[[ DATA open ]]

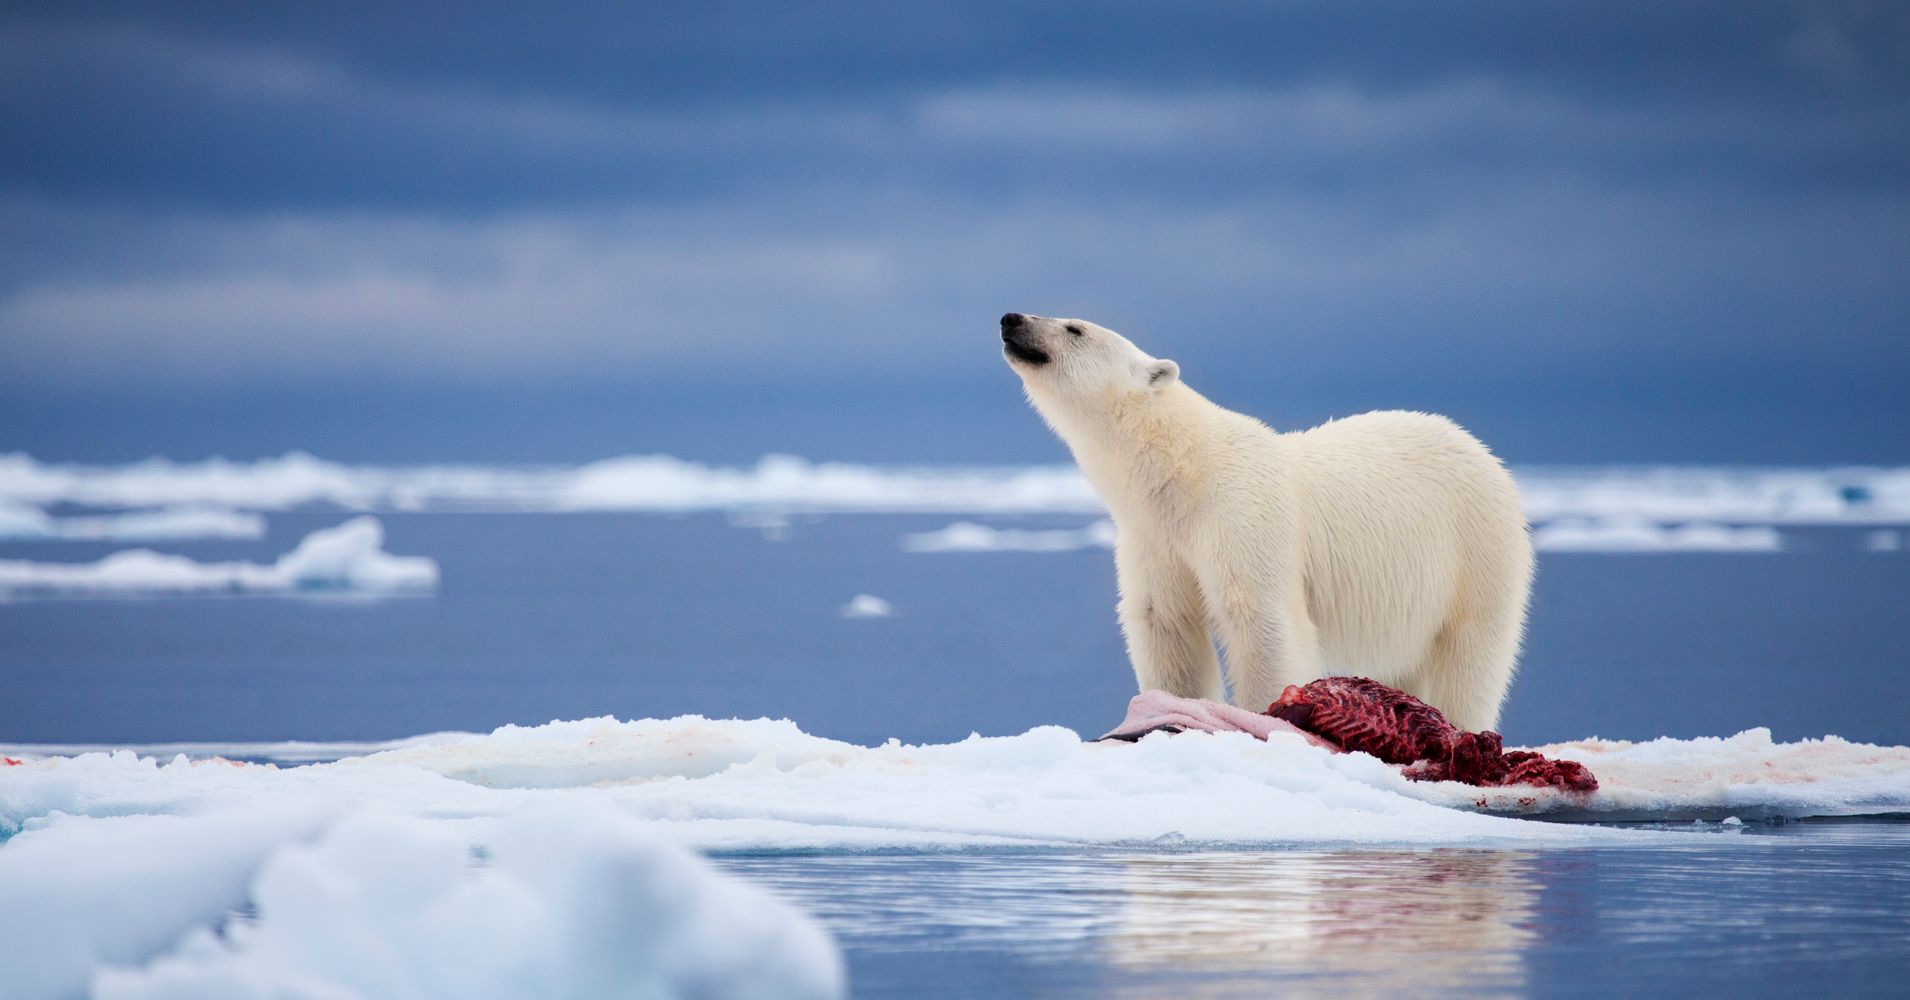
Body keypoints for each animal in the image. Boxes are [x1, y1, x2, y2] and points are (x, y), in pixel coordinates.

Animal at [1000, 309, 1535, 729]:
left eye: (1074, 328)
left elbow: (1261, 619)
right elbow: (1166, 622)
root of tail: (1482, 452)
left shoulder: (1242, 515)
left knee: (1469, 659)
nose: (1011, 318)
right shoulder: (1154, 537)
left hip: (1475, 550)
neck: (1183, 471)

[[ DATA closed ]]

(TASK STATEMENT): On how many lines of the data does the word "left" appear? Reply with the number alone.

(REPLY): 5